もう一人の勉強好きである琴音は、裕太に勉強させるため、桜と手を組んでしまう。


「赤点になれば卒業できなくなるかもしれませんよ。それだと私や桜さんとも会えなくなりますがいいのですか?」

「……いや桜には毎日会える」

「お前も私の名前使ってみてんじゃん」

「いやお前が使ったから俺も使ってみよっかな〜って思って」

「二人とも! 話が逸れてますよ!」


全然話が進まない裕太と桜に、体育祭の件でストレスが溜まっていた琴音は少しキレ気味になる。
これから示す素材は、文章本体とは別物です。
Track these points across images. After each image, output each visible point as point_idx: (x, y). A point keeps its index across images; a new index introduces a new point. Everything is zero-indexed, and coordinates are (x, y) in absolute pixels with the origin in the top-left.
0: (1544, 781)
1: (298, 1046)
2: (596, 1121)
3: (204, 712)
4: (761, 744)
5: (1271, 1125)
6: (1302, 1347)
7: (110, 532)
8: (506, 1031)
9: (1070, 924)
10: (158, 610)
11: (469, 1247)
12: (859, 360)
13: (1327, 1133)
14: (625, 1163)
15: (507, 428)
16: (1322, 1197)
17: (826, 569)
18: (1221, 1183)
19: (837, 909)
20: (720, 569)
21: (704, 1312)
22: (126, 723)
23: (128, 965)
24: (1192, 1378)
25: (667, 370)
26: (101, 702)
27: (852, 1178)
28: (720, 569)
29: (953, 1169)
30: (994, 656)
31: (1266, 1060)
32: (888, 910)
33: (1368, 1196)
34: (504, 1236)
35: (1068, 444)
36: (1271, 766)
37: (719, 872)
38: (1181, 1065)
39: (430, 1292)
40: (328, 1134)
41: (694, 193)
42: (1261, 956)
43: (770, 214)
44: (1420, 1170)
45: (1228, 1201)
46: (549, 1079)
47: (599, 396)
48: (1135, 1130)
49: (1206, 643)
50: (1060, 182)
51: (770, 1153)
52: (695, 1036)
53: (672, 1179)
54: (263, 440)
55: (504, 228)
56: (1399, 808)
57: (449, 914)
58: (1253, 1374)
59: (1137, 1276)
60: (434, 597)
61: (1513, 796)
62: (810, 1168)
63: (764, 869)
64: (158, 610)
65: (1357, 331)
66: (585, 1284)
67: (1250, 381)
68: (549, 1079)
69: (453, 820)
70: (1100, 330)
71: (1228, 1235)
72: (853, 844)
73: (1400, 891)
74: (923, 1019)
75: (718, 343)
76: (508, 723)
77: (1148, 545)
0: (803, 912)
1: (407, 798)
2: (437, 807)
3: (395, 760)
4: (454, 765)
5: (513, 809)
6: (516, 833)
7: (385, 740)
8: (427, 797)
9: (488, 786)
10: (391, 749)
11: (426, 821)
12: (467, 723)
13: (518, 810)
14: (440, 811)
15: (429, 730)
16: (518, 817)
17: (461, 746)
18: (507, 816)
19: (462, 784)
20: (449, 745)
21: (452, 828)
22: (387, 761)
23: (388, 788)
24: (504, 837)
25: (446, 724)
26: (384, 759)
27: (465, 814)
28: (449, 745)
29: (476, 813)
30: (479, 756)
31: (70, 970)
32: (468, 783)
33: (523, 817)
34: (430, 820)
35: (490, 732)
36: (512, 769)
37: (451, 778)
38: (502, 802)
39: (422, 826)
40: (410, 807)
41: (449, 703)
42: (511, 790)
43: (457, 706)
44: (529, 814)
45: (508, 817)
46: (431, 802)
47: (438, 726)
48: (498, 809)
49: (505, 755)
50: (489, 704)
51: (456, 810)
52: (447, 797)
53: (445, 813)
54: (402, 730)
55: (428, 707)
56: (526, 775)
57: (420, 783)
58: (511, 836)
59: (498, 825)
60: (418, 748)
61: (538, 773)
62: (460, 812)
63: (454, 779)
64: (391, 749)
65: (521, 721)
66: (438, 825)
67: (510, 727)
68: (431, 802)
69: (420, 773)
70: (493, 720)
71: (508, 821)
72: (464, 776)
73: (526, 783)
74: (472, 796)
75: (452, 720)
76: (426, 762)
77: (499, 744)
「さっき言っていた勉強会。私も行くので真面目に勉強してください」

「え? お前もうち来んの?」

「え?」

「勉強会はいつも裕太んちでやってるからな」

「え?」

「楽に赤点回避できんかね?」

「琴音だっけ? 裕太んち来る? 私と協力してやればこいつも何とか頑張れそうだし」

「お、楽にできるの? じゃあすぐ終わらせて、ラノベ見てゲームやろうぜ」


普段は桜と遊んでばかりで他を寄せ付けない裕太だが、今は早く勉強を終わらせて桜と遊びたいため、琴音がついてくることに乗り気だった。


「い、家……裕太くんの家……」

「来んの? 来てよ〜、楽したい」


(裕太くんが私に来て欲しいって言った!?)


いつもは自分が誘っても躱されて終わりだったため、裕太の方から誘ってもらえたことが、琴音にとってはこれ以上ないほど嬉しいと同時に驚きもあった。


「い、行きます!」

「よし! じゃあ行くこと決定ね。じゃあ今日は、勉強会始まって以来初の私、裕太、琴音の三人で開催しま〜す」

「やったぜ!」

「…………」


裕太はいつもより早く終わるから、桜はいつもよりも大変さが減るからという理由で琴音を誘ったため、琴音がこの後、放課後まで全く喋れなくなるほど緊張していることに気付かないのだった。

桜は勉強もスポーツもできますが、特別凄いというわけではありません。